Карие глаза Монти смягчаются, его грудь вздымается при вздохе.
– Она тебе рассказала.
– Да, она мне рассказала, и ты тоже должен был это сделать.
– Присаживайся.
Раздраженный, я делаю, как он говорит, сажусь на стул по другую сторону стола.
Монти откидывается на спинку стула, подпирая пальцами подбородок.
– Я не рассказывал тебе, потому что мы с тобой разные.
– Монти, в этом отношении мы совершенно одинаковые. Ты уволился, чтобы заботиться о своем ребенке. Почему я не могу?
– Потому что я был не таким, как ты, Эйс. У меня не было твоего таланта. Я был не в твоем возрасте. Я не располагал такой помощью, как ты. Как думаешь, почему я так непреклонен в том, чтобы организация делала это для тебя? Я знаю, как это тяжело. Черт, Кай, я знаю, через что ты проходишь, но ты не один.
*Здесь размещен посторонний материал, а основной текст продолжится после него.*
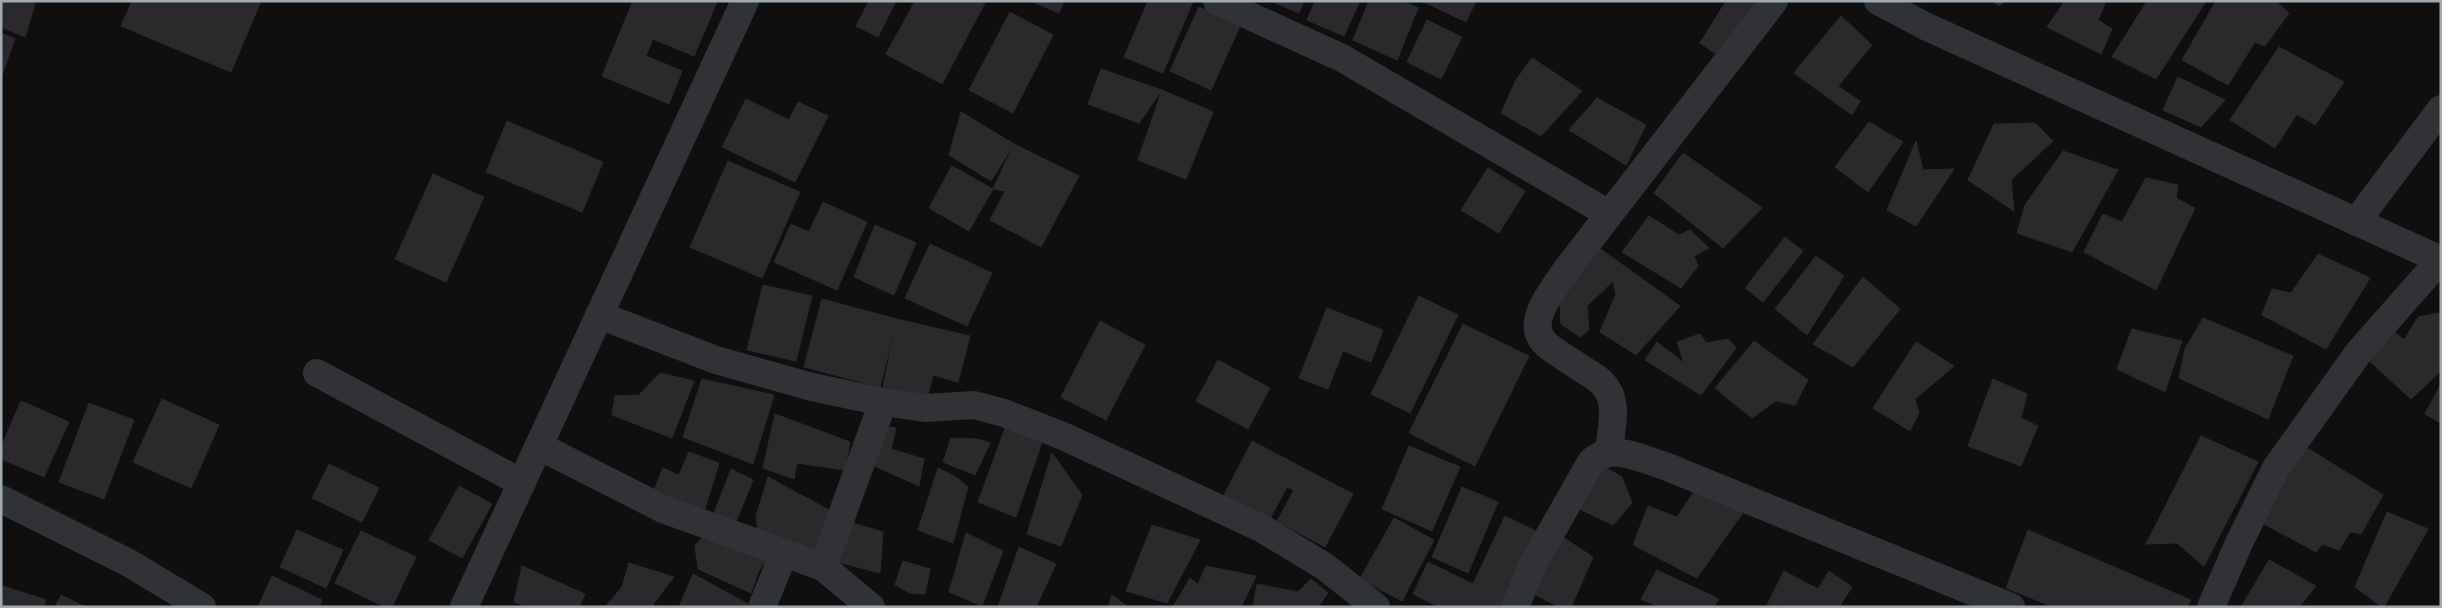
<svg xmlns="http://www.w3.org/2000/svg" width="2442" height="608" viewBox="0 0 2442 608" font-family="'Fira Sans',sans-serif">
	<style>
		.building { fill: #2a2a2c; stroke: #292a2c }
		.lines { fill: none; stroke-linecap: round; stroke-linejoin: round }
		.minor { stroke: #303235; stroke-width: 28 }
	</style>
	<rect width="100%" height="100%" fill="#0f0f10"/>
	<g class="building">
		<polygon points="1,1 29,1 35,4 25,37 1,27"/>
		<polygon points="132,1 261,1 231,72 121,26"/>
		<polygon points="633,1 717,2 694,56 653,39 646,56 682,71 669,104 602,76"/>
		<polygon points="869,1 896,1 878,37 856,26"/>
		<polygon points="915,1 986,1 942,84 886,54"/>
		<polygon points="1031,1 1064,1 1059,13"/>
		<polygon points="1148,1 1193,1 1163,73 1124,57"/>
		<polygon points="1271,1 1304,1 1299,13"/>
		<polygon points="1315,1 1360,1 1344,36 1307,20"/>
		<polygon points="1369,1 1402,1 1418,8 1397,60 1353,40"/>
		<polygon points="1422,1 1476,1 1466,22"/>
		<polygon points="1726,1 1752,1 1757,5 1723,59 1700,43"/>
		<polygon points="1992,1 2005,1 1999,6"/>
		<polygon points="2065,1 2106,1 2098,20 2112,29 2101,54 2047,27"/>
		<polygon points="2147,1 2206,1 2156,79 2112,57"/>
		<polygon points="2216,1 2276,1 2289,13 2265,46 2255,42 2228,85 2182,60"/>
		<polygon points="1199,7 1240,26 1211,90 1170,71"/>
		<polygon points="1010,12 1053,35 1013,113 969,90"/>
		<polygon points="1841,16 1872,45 1838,86 1860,101 1852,115 1794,73"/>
		<polygon points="1427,20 1462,37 1441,79 1407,62"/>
		<polygon points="1,33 15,39 2,75 1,75"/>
		<polygon points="2279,47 2344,82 2315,125 2297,114 2275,148 2230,120"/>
		<polygon points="1532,58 1582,91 1541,136 1501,113 1516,80"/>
		<polygon points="1101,69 1162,90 1139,123 1088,104"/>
		<polygon points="2178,77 2225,100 2201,127 2163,110"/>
		<polygon points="1162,90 1213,112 1186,179 1138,160"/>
		<polygon points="1597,98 1646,125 1626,165 1569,130"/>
		<polygon points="746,99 789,120 798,102 828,116 795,182 722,147"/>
		<polygon points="961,112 1014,144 991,181 949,155"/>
		<polygon points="507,121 603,162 582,212 486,172"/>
		<polygon points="1869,122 1903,142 1868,192 1835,167"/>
		<polygon points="2035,123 2053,141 2011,180 2014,211 1968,180 1994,124"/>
		<polygon points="1916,141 1923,170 1954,169 1916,226 1887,210"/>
		<polygon points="1014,144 1079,176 1041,247 990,220 1005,191 993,189"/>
		<polygon points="2063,151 2118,170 2072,252 2017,233 2025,205"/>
		<polygon points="1683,153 1762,208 1723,248 1654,193"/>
		<polygon points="728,161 800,192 762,278 690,247"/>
		<polygon points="952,166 993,189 969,231 929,208"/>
		<polygon points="1488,168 1525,191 1499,233 1461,210"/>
		<polygon points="433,174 484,197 446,282 395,259"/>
		<polygon points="2146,178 2178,185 2176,198 2195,208 2156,290 2084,252 2103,214 2122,222"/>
		<polygon points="823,202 867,222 837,290 774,262 791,224 809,232"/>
		<polygon points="1649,216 1679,235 1690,230 1709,248 1694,256 1698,266 1681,288 1622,252"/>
		<polygon points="875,225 916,243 894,295 854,277"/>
		<polygon points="1785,237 1803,251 1763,302 1745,288"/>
		<polygon points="930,244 992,273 967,326 905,298"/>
		<polygon points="1595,245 1680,306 1636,355 1600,332 1616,294 1613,281 1587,306 1589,330 1580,337 1561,324 1560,301"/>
		<polygon points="2318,254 2370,278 2326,349 2262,315 2272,289 2291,293"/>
		<polygon points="1816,256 1844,276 1807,335 1775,309"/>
		<polygon points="1863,277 1900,309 1853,367 1813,344"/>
		<polygon points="763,285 812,296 796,361 747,350"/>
		<polygon points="1419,296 1458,315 1410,413 1371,394"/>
		<polygon points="822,299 897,319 880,387 804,367"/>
		<polygon points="1327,308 1383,330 1371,362 1343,351 1328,389 1299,378"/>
		<polygon points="2438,313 2441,315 2441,371 2411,399 2365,357 2391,329 2404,340 2418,317"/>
		<polygon points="2203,318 2293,356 2268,419 2179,378 2185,349"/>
		<polygon points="897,319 970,336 958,382 933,375 927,399 883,387"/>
		<polygon points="1100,321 1145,345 1106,420 1061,397"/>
		<polygon points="1463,324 1529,356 1475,466 1409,433"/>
		<polygon points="2132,329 2182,341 2165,392 2117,369"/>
		<polygon points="1700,334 1706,343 1728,339 1736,348 1701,395 1645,360 1657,342 1684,363 1677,342"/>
		<polygon points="1754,341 1808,380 1795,405 1776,401 1752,418 1715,388"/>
		<polygon points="1916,342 1954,366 1915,399 1919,413 1910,431 1873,408"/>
		<polygon points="1218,360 1270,388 1248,429 1196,401"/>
		<polygon points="660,373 694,381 672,438 612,415 615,396 639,395"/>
		<polygon points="702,379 774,395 753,464 683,437"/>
		<polygon points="1993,379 2027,394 2021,418 2038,426 2021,466 1968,446"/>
		<polygon points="2441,384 2441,423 2425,414"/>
		<polygon points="162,399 219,425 191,488 133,462"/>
		<polygon points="21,401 69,422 44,477 1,459 1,447"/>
		<polygon points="89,403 134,420 104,499 59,482"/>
		<polygon points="775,414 850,442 845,470 797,463 794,479 763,468"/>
		<polygon points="880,425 896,428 891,449 924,459 919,486 868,463"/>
		<polygon points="1005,428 1024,428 1044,437 1016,517 978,502"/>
		<polygon points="2201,436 2258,462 2204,566 2177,543 2146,544"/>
		<polygon points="951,438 977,439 990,443 975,475 943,462"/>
		<polygon points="1252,441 1353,494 1325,547 1277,521 1294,490 1287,487 1268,523 1222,499"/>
		<polygon points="2301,444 2383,495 2361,534 2350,532 2339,550 2322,544 2316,552 2264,524"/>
		<polygon points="1409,446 1460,467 1432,531 1382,509"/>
		<polygon points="689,452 719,463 704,512 653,493 663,468 679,475"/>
		<polygon points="1052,453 1082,495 1061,546 1027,534"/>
		<polygon points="329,464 379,488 362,522 312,498"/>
		<polygon points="1603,466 1622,477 1632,503 1613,525 1575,507"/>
		<polygon points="938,468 956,477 968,487 953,543 918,530"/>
		<polygon points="731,469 753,480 734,527 712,518"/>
		<polygon points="768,477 831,511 818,553 758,534 756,516"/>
		<polygon points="459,486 492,504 462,558 429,540"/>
		<polygon points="1462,487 1498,502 1468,573 1432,557"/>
		<polygon points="1697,487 1747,507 1697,578 1633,545 1648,506 1677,517"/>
		<polygon points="2387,512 2428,529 2384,607 2382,607 2355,587"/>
		<polygon points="1505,516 1540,533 1506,607 1439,607 1413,594 1428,562 1473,584"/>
		<polygon points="1394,518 1434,540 1402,601 1360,579"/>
		<polygon points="846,521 883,532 880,573 834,561"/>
		<polygon points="1152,525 1200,540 1167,603 1126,591"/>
		<polygon points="297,530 343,550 326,588 280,567"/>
		<polygon points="2028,530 2191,600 2187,607 2053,607 2006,588"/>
		<polygon points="361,531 416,557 392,607 385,607 335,583"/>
		<polygon points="966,533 1003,551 982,606 949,592"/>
		<polygon points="706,534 770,555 758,572 751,593 698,569 695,545"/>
		<polygon points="1558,534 1593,557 1571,607 1559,607 1534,594"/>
		<polygon points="1019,547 1056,564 1036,607 998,607"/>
		<polygon points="2269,560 2316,586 2299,607 2241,607"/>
		<polygon points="903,561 930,569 925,594 910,593 895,585"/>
		<polygon points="629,563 674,577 653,604 655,607 605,607 622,587"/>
		<polygon points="522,566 585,594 579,607 528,607 514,602"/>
		<polygon points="1206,566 1256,576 1241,607 1173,607 1190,578 1198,584"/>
		<polygon points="1657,570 1719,599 1714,607 1659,607 1641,599"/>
		<polygon points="1784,571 1818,589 1829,571 1852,587 1839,607 1767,605"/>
		<polygon points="693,574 748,604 747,607 679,607"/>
		<polygon points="272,576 322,600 319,607 258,607"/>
		<polygon points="1311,579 1328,593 1318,607 1253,607 1257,584 1298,592"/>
		<polygon points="3,586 46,600 44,607 1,607"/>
		<polygon points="61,595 86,607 55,607"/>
		<polygon points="1112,595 1128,607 1108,607"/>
	</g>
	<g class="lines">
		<g class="minor">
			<polyline points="1217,1 1342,58 1609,214"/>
			<polyline points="1878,1 1925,26 2441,260"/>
			<polyline points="2356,222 2441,109"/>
			<polyline points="599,315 716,360 812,387 883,402 925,408 974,405 1004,413 1063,436 1261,528 1324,566 1376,607"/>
			<polyline points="317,373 522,483"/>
			<polyline points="539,446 663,509 823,567 871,607"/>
			<path d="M1609 452C1610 434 1618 407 1608 391 1603 381 1592 375 1582 369 1571 361 1558 354 1547 345 1522 324 1554 289 1567 269L1774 1"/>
			<polyline points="1,499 129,563 202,607"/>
			<polyline points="823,567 883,402"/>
			<polyline points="464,607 745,1"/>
			<polyline points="762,607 784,553"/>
			<path d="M1515 607 1533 564 1591 462C1612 442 1641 459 1665 466L2011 607"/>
			<polyline points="2211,607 2239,543 2276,468 2359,352 2440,260"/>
		</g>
	</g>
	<rect width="2442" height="608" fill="none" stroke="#a0aab1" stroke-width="5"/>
</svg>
А я был один.
Проклятие.
– Я не рассказывал тебе об этом, потому что ты ищешь повод, чтобы завершить карьеру, – продолжает он. – Я не собирался давать тебе такую возможность. Если бы тебе больше не нравилось играть, я бы сию минуту помог тебе собрать чемоданы, но я вижу, что игра тебе нравится. То, как ты выглядишь в те вечера, когда выступаешь в роли питчера. Как сильно тебе нравится снова играть с Исайей. Ты по‑прежнему любишь эту игру.
– Тебе тоже по душе игра. Это очевидно. В противном случае ты бы не тренировал команду последние двадцать лет. Так почему же ты ушел, если тебе это так нравилось?
– Потому что Миллер было пять лет, и она только что потеряла маму.
Мой взгляд падает на фотографию в рамке на его столе. Миллер, еще не достигшая подросткового возраста, в желтой футболке для софтбола с гигантской цифрой четырнадцать на форме. Зная то, что я знаю об этой женщине сейчас, у меня щемит в груди от того, через что ей пришлось пройти в столь юном возрасте.
Снимая кепку, я большим пальцем протираю фотографию Макса, которую храню внутри.
Монти смиренно вздыхает.
– Она ходила в детский сад и потеряла единственного родителя, которого когда‑либо знала. Я был ей нужен.
– Ты жалеешь, что ушел? Поэтому не хочешь, чтобы я поступил так же?
– Не жалею ни единой секунды. Я нуждался в ней так же сильно, как и она во мне, но у нас с Миллер все было по‑другому, чем у тебя и Макса. В тот момент я искал направление в своей жизни, и я гораздо лучший тренер, чем игрок.
Мой взгляд прикован к ее фотографии.
– У тебя есть помощь, которой у меня никогда не было. За вами с Максом стоит так много людей. Твой брат, я, вся эта команда.
«И Миллер», – мысленно добавляю я.
Все те недели, что она здесь, я вижу, как она заботится о Максе, как сильно он ей уже небезразличен, но я не скажу этого вслух, чтобы не услышал ее отец.
– Что даст увольнение? Позволит тебе сидеть дома, чтобы Макс был счастлив? Знаешь, что делает ребенка счастливым? То, что он видит, как его родители воплощают свои мечты. Бейсбол – это все еще твоя мечта, я знаю. Перестань относиться к нему как к врагу и позволь себе им наслаждаться. Всем этим – командой, путешествиями, болельщиками. Как только это исчезнет, оно исчезнет навсегда.
Я не отрываю взгляда от фотографии Миллер, и в моей голове звучат ее слова. О том, что она не хочет, чтобы Макс, подобно ей, испытывал чувство вины, что она хочет помочь мне найти баланс между двумя видами любви в моей жизни.
– Кай, посмотри на меня.
Я поднимаю взгляд и нахожу Монти по другую сторону стола.
– Я люблю и тебя, и твоего сына. Ты это знаешь. Ты лучший питчер, который когда‑либо играл у меня в составе, но я не просил бы тебя остаться, если бы не считал, что так будет лучше для вас обоих. Я хочу, чтобы у тебя была возможность, которой не было у меня. На твоей стороне чертовски много людей.
Для человека, который постоянно чувствовал себя один на один со своими обязанностями, которому всегда не на кого было положиться, мне нелегко заметить помощь вокруг себя. Но она есть. В этой команде или персонале нет ни единого человека, который не делал бы все возможное ради меня или моего сына. Я склонен предаваться жалости к себе, говоря себе, что я одинок, но это не так.